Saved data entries
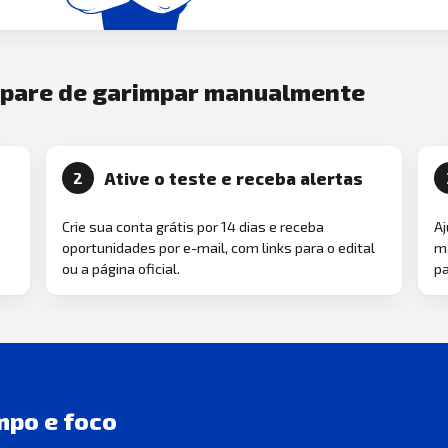
e pare de garimpar manualmente
Ative o teste e receba alertas
2
Crie sua conta grátis por 14 dias e receba
Aj
oportunidades por e-mail, com links para o edital
ma
ou a página oficial.
pa
mpo e foco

- Work to complete: Make a verbatim copy of all the entries and strip out the pictures.

- Output for this task:
e pare de garimpar manualmente
Ative o teste e receba alertas
2
Crie sua conta grátis por 14 dias e receba
Aj
oportunidades por e-mail, com links para o edital
ma
ou a página oficial.
pa
mpo e foco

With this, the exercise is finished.